How do i assign columns in my dataframe to be equal to another column if/where condition is met?
Update
The problem
I need to assign many columns values (and sometimes a value from another column in that row) when the condition is met.
The condition is not the problem.
I need an efficient way to do this:
df.loc[some condition it doesn't matter,
['a','b','c','d','e','f','g','x','y']]=df['z'],1,3,4,5,6,7,8,df['p']
Simplified example data
d = {'var' : pd.Series([10,61]),
'c' : pd.Series([100,0]),
'z' : pd.Series(['x','x']),
'y' : pd.Series([None,None]),
'x' : pd.Series([None,None])}
df=pd.DataFrame(d)
Condition if var is not missing and first digit is less than 5
Result make df.x=df.z & df.y=1
Here is psuedo code that doesn't work, but it is what I would want.
df.loc[((df['var'].dropna().astype(str).str[0].astype(int) < 5)),
['x','y']]=df['z'],1
but i get
ValueError: cannot set using a list-like indexer with a different length than the value
ideal output
c var x z y
0 100 10 x x 1
1 0 61 None x None
The code below works, but is too inefficient because i need to assign values to multiple columns.
df.loc[((df['var'].dropna().astype(str).str[0].astype(int) < 5)),
['x']]=df['z']
df.loc[((df['var'].dropna().astype(str).str[0].astype(int) < 5)),
['y']]=1
You can work row wise:
def f(row):
if row['var'] is not None and int(str(row['var'])[0]) < 5:
row[['x', 'y']] = row['z'], 1
return row
>>> df.apply(f, axis=1)
c var x y z
0 100 10 x 1 x
1 0 61 None NaN x
To overwrite the original df:
df = df.apply(f, axis=1)
This is one way of doing it:
import pandas as pd
import numpy as np
d = {'var' : pd.Series([1,6]),
'c' : pd.Series([100,0]),
'z' : pd.Series(['x','x']),
'y' : pd.Series([None,None]),
'x' : pd.Series([None,None])}
df = pd.DataFrame(d)
# Condition 1: if var is not missing
cond1 = ~df['var'].apply(np.isnan)
# Condition 2: first number is less than 5
cond2 = df['var'].apply(lambda x: int(str(x)[0])) < 5
mask = cond1 & cond2
df.ix[mask, 'x'] = df.ix[mask, 'z']
df.ix[mask, 'y'] = 1
print df
Output:
c var x y z
0 100 1 x 1 x
1 0 6 None None x
As you can see, the Boolean mask has to be applied on both side of the assignment, and you need to broadcast the value 1 on the y column. It is probably cleaner to split the steps into multiple lines.

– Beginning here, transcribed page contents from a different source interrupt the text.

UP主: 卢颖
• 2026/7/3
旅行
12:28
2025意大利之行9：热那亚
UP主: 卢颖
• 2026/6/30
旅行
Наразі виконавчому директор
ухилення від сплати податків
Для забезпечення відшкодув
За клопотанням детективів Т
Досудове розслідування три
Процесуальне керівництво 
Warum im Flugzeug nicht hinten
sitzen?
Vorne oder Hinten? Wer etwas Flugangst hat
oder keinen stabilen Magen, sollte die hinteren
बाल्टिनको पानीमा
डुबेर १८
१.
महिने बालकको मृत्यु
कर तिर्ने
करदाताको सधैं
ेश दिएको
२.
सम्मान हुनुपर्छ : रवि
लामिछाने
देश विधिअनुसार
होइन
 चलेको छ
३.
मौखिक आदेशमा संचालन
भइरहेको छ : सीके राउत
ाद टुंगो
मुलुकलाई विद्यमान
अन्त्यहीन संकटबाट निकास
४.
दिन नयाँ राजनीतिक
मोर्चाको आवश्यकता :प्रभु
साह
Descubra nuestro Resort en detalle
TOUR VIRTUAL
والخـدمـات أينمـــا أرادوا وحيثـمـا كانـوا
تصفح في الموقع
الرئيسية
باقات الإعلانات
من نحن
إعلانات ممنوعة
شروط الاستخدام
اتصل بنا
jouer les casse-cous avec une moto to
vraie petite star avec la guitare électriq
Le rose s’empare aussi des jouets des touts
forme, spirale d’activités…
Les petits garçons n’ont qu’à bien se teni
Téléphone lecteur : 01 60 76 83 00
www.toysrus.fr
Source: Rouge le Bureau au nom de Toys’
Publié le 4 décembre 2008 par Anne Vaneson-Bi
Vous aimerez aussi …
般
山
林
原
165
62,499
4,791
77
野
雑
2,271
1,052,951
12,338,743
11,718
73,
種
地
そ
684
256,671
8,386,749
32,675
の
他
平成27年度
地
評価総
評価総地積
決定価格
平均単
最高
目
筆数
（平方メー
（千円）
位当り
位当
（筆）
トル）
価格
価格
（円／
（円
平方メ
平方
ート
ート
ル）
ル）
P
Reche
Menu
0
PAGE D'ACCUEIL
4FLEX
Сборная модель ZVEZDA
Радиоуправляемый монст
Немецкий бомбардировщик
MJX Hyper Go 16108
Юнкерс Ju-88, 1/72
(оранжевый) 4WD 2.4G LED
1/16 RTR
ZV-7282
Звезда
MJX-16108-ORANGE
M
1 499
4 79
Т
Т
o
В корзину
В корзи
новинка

Question updated, edit: More generally, since some assignments depend on the other columns, and some assignments are just broadcasting along the column, you can do it in two steps:
df.loc[conds, ['a','y']] = df.loc[conds, ['z','p']]
df.loc[conds, ['b','c','d','e','f','g','x']] = [1,3,4,5,6,7,8]
You may profile and see if this is efficient enough for your use case.